殺戮都市

こんな武器じゃなくて、明美さんの持っている大斧くらいじゃないと効果的なダメージは与えられないかもしれないな。


その明美さんは避難の方に回ってるし、俺とおっさんでは無理な話か。


だけど……この考えが正しいのか誤っているのか確かめたいという気持ちもある。


「もう良いよ!ここらにいた人はもう避難したから、早く逃げて!」


と、このタイミングで俺の好奇心を削ぎ落とすかのような明美さんの声。


左手にあるビルの入り口で手を挙げて、俺達に知らせてくれていたのだ。


「聞いたね真治くん。

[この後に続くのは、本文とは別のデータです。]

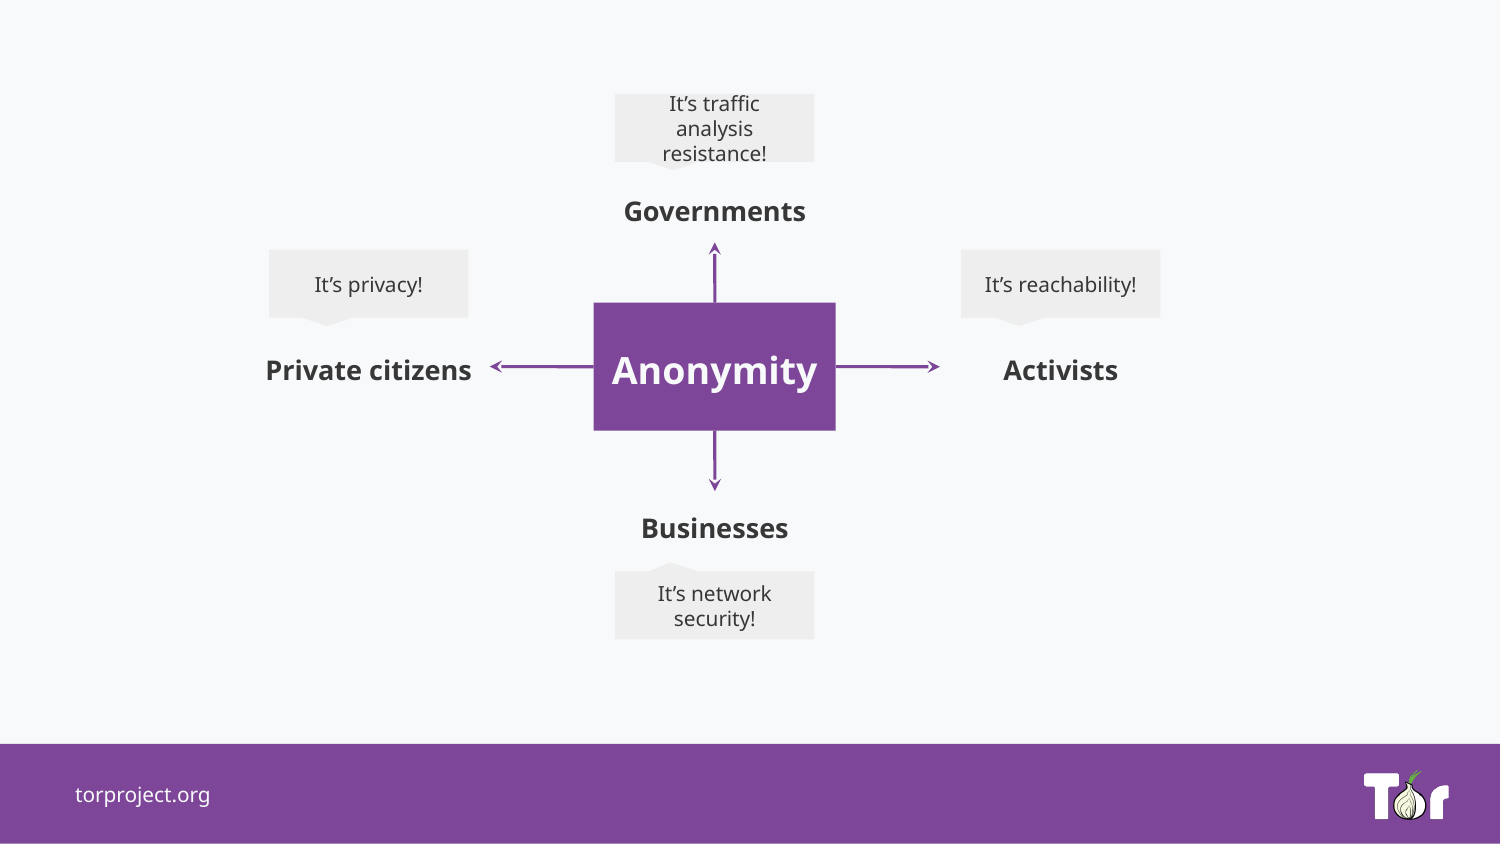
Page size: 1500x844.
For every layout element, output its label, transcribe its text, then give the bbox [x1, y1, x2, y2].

text_box Businesses [593, 491, 836, 559]
text_box Private citizens [247, 332, 490, 401]
picture [1364, 768, 1449, 820]
text_box It’s traffic analysis resistance! [615, 93, 815, 171]
text_box Anonymity [593, 302, 836, 431]
text_box It’s network security! [615, 562, 815, 640]
text_box It’s privacy! [269, 249, 469, 327]
text_box Activists [939, 332, 1182, 401]
text_box It’s reachability! [961, 249, 1161, 327]
text_box Governments [593, 174, 836, 243]
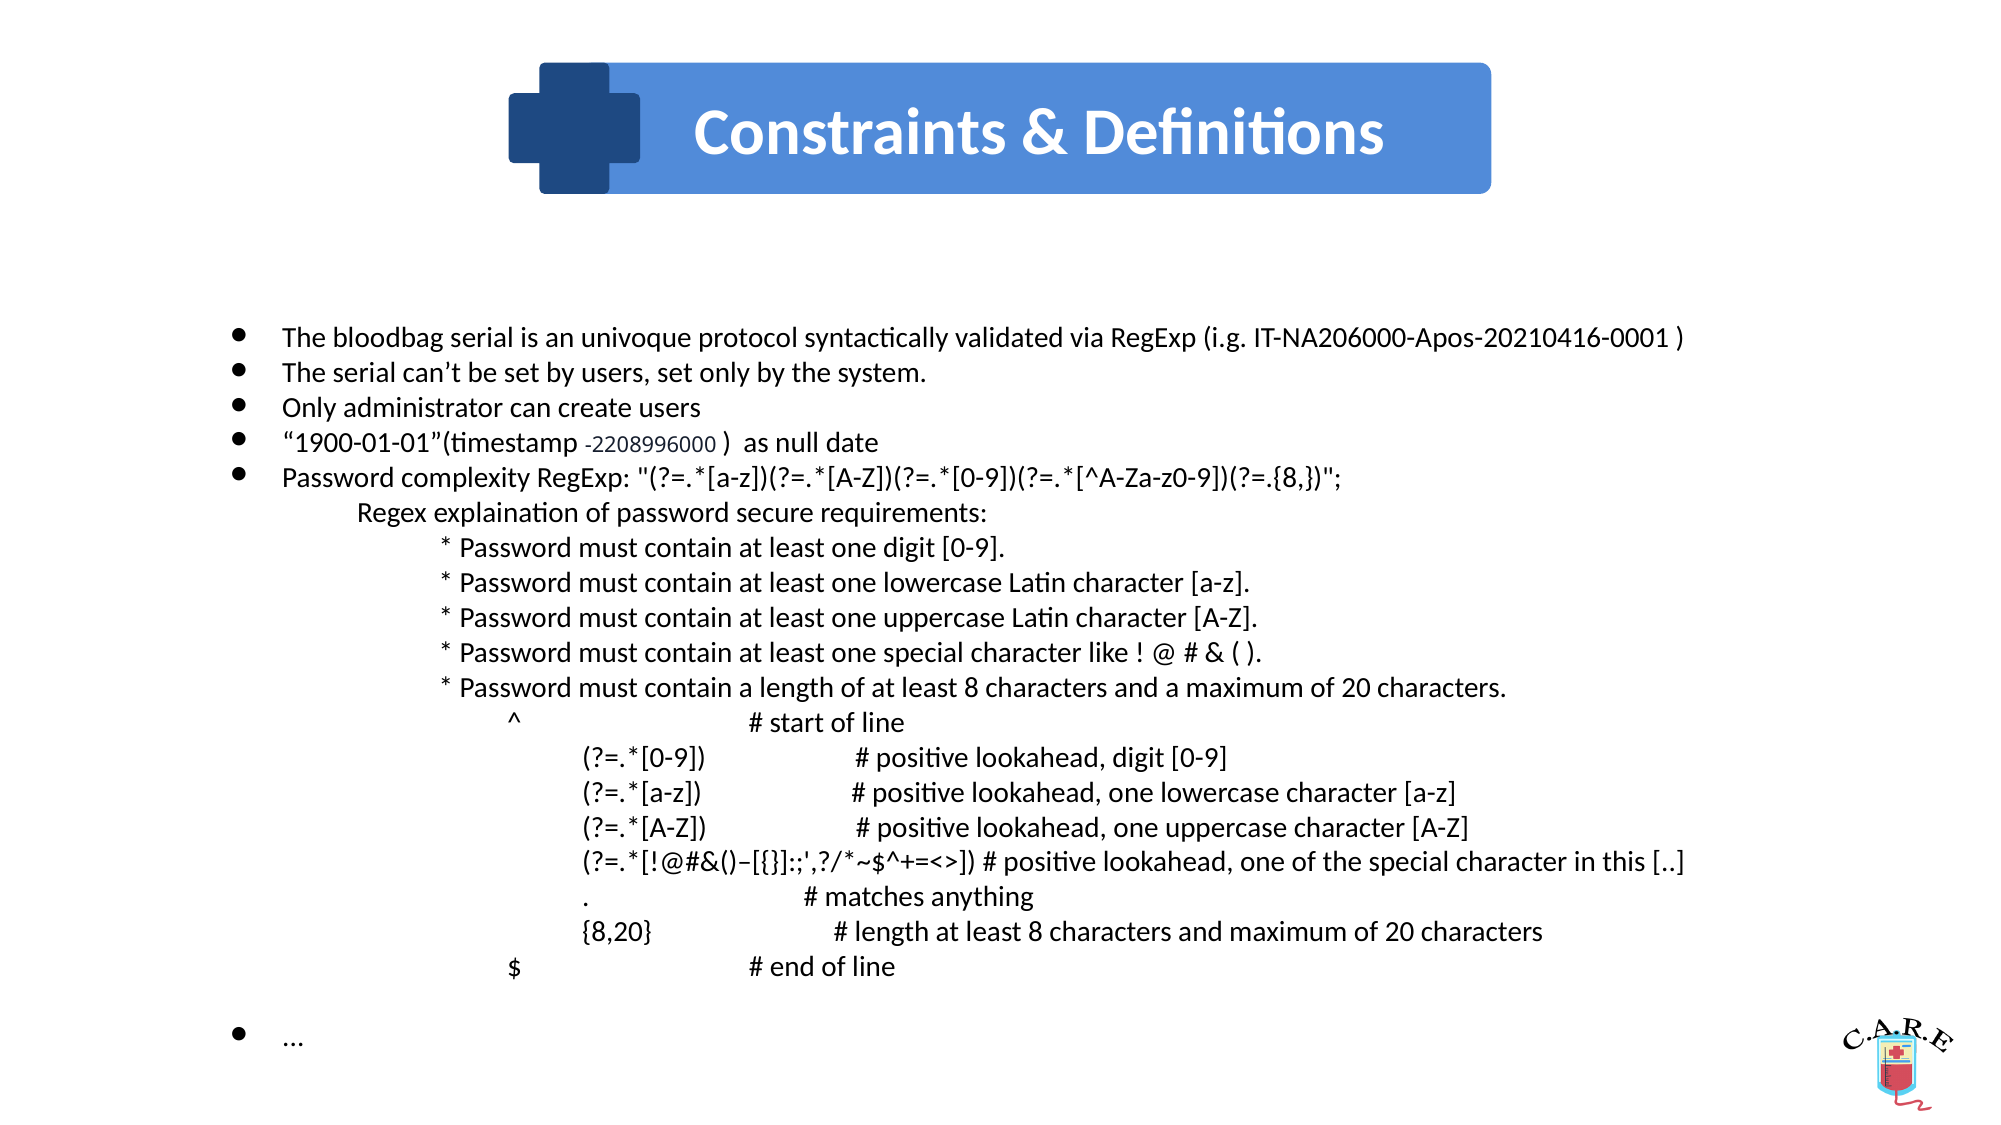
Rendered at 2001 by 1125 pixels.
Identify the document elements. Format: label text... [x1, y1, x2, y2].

text_box Constraints & Definitions [678, 80, 1403, 176]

僕達の役目は終わった。次は僕達が避難する番だ」


放っておいたら戦いを続けると思ったのだろうか。


おっさんは俺の腕を掴んで、不安そうな顔を向けたのだ。


「……分かってるよ。大丈夫、無茶な事はしないから」


そうは言ったものの、本当は試してみたい。


だけど、この人の良いおっさんは、俺が戦えば一緒になって戦うだろう。


この人は……そんな人だ。


おっさんに頷き、近くの建物を探した俺は、一番入り口が近い右手のビルへと走った。


ルークは次の攻撃のモーションに移っていて、回避するにはギリギリのタイミングだった。